Copy every one of the following records word for word, keeping each line as it stands.
----- EXTRACTED MATERIAL -----
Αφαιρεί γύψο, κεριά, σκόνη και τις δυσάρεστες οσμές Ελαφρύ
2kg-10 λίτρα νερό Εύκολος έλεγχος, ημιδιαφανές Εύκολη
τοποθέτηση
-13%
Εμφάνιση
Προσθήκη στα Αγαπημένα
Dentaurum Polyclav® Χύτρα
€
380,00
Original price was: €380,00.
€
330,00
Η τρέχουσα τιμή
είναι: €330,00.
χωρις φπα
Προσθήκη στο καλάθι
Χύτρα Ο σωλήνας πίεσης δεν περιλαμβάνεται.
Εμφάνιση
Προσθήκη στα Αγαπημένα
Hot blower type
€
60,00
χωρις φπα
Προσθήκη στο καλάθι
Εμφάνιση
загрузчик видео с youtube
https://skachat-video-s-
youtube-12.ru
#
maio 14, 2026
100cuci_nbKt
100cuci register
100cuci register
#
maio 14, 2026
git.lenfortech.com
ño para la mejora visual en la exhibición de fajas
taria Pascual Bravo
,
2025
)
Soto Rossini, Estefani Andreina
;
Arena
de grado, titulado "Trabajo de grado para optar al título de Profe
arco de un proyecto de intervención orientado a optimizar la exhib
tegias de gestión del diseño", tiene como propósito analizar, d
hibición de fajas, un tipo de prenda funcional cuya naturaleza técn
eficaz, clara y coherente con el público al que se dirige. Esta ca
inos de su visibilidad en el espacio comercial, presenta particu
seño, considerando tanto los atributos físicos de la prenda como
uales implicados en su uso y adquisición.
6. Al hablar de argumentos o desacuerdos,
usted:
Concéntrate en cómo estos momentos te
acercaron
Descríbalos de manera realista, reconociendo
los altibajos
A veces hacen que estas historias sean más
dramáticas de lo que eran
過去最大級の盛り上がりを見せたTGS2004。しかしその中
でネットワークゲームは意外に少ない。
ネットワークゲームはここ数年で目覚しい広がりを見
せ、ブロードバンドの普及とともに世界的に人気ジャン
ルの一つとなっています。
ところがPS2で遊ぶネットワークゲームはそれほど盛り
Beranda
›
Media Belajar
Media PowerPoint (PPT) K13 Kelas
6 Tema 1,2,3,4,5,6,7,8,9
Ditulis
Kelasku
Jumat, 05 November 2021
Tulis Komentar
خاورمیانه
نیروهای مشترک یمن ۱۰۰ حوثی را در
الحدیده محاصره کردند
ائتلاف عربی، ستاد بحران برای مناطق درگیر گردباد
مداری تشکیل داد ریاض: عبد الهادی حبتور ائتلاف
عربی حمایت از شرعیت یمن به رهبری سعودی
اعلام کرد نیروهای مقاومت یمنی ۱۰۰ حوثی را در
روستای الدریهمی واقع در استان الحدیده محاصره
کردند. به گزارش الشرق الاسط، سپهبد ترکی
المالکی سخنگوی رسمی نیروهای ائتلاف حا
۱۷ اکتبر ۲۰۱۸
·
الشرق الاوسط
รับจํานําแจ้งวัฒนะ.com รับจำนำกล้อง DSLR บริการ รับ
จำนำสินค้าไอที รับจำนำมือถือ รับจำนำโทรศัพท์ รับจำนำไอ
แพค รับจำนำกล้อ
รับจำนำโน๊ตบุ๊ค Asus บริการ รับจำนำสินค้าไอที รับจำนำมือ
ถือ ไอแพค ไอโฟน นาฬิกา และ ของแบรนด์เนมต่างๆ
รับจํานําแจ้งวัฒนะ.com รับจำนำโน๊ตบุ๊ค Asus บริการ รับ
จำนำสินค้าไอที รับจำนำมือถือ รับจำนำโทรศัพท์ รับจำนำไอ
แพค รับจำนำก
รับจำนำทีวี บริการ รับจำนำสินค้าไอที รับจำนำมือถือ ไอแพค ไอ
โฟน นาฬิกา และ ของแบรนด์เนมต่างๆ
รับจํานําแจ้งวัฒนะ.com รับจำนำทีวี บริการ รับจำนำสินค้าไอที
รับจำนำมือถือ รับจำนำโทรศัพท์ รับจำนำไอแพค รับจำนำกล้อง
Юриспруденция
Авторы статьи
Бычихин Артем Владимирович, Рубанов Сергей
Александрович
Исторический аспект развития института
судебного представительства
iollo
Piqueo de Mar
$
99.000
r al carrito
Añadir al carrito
-----
# RESULT OF THE TASK
Αφαιρεί γύψο, κεριά, σκόνη και τις δυσάρεστες οσμές Ελαφρύ
2kg-10 λίτρα νερό Εύκολος έλεγχος, ημιδιαφανές Εύκολη
τοποθέτηση
-13%
Εμφάνιση
Προσθήκη στα Αγαπημένα
Dentaurum Polyclav® Χύτρα
€
380,00
Original price was: €380,00.
€
330,00
Η τρέχουσα τιμή
είναι: €330,00.
χωρις φπα
Προσθήκη στο καλάθι
Χύτρα Ο σωλήνας πίεσης δεν περιλαμβάνεται.
Εμφάνιση
Προσθήκη στα Αγαπημένα
Hot blower type
€
60,00
χωρις φπα
Προσθήκη στο καλάθι
Εμφάνιση
загрузчик видео с youtube
https://skachat-video-s-
youtube-12.ru
#
maio 14, 2026
100cuci_nbKt
100cuci register
100cuci register
#
maio 14, 2026
git.lenfortech.com
ño para la mejora visual en la exhibición de fajas
taria Pascual Bravo
,
2025
)
Soto Rossini, Estefani Andreina
;
Arena
de grado, titulado "Trabajo de grado para optar al título de Profe
arco de un proyecto de intervención orientado a optimizar la exhib
tegias de gestión del diseño", tiene como propósito analizar, d
hibición de fajas, un tipo de prenda funcional cuya naturaleza técn
eficaz, clara y coherente con el público al que se dirige. Esta ca
inos de su visibilidad en el espacio comercial, presenta particu
seño, considerando tanto los atributos físicos de la prenda como
uales implicados en su uso y adquisición.
6. Al hablar de argumentos o desacuerdos,
usted:
Concéntrate en cómo estos momentos te
acercaron
Descríbalos de manera realista, reconociendo
los altibajos
A veces hacen que estas historias sean más
dramáticas de lo que eran
過去最大級の盛り上がりを見せたTGS2004。しかしその中
でネットワークゲームは意外に少ない。
ネットワークゲームはここ数年で目覚しい広がりを見
せ、ブロードバンドの普及とともに世界的に人気ジャン
ルの一つとなっています。
ところがPS2で遊ぶネットワークゲームはそれほど盛り
Beranda
›
Media Belajar
Media PowerPoint (PPT) K13 Kelas
6 Tema 1,2,3,4,5,6,7,8,9
Ditulis
Kelasku
Jumat, 05 November 2021
Tulis Komentar
خاورمیانه
نیروهای مشترک یمن ۱۰۰ حوثی را در
الحدیده محاصره کردند
ائتلاف عربی، ستاد بحران برای مناطق درگیر گردباد
مداری تشکیل داد ریاض: عبد الهادی حبتور ائتلاف
عربی حمایت از شرعیت یمن به رهبری سعودی
اعلام کرد نیروهای مقاومت یمنی ۱۰۰ حوثی را در
روستای الدریهمی واقع در استان الحدیده محاصره
کردند. به گزارش الشرق الاسط، سپهبد ترکی
المالکی سخنگوی رسمی نیروهای ائتلاف حا
۱۷ اکتبر ۲۰۱۸
·
الشرق الاوسط
รับจํานําแจ้งวัฒนะ.com รับจำนำกล้อง DSLR บริการ รับ
จำนำสินค้าไอที รับจำนำมือถือ รับจำนำโทรศัพท์ รับจำนำไอ
แพค รับจำนำกล้อ
รับจำนำโน๊ตบุ๊ค Asus บริการ รับจำนำสินค้าไอที รับจำนำมือ
ถือ ไอแพค ไอโฟน นาฬิกา และ ของแบรนด์เนมต่างๆ
รับจํานําแจ้งวัฒนะ.com รับจำนำโน๊ตบุ๊ค Asus บริการ รับ
จำนำสินค้าไอที รับจำนำมือถือ รับจำนำโทรศัพท์ รับจำนำไอ
แพค รับจำนำก
รับจำนำทีวี บริการ รับจำนำสินค้าไอที รับจำนำมือถือ ไอแพค ไอ
โฟน นาฬิกา และ ของแบรนด์เนมต่างๆ
รับจํานําแจ้งวัฒนะ.com รับจำนำทีวี บริการ รับจำนำสินค้าไอที
รับจำนำมือถือ รับจำนำโทรศัพท์ รับจำนำไอแพค รับจำนำกล้อง
Юриспруденция
Авторы статьи
Бычихин Артем Владимирович, Рубанов Сергей
Александрович
Исторический аспект развития института
судебного представительства
iollo
Piqueo de Mar
$
99.000
r al carrito
Añadir al carrito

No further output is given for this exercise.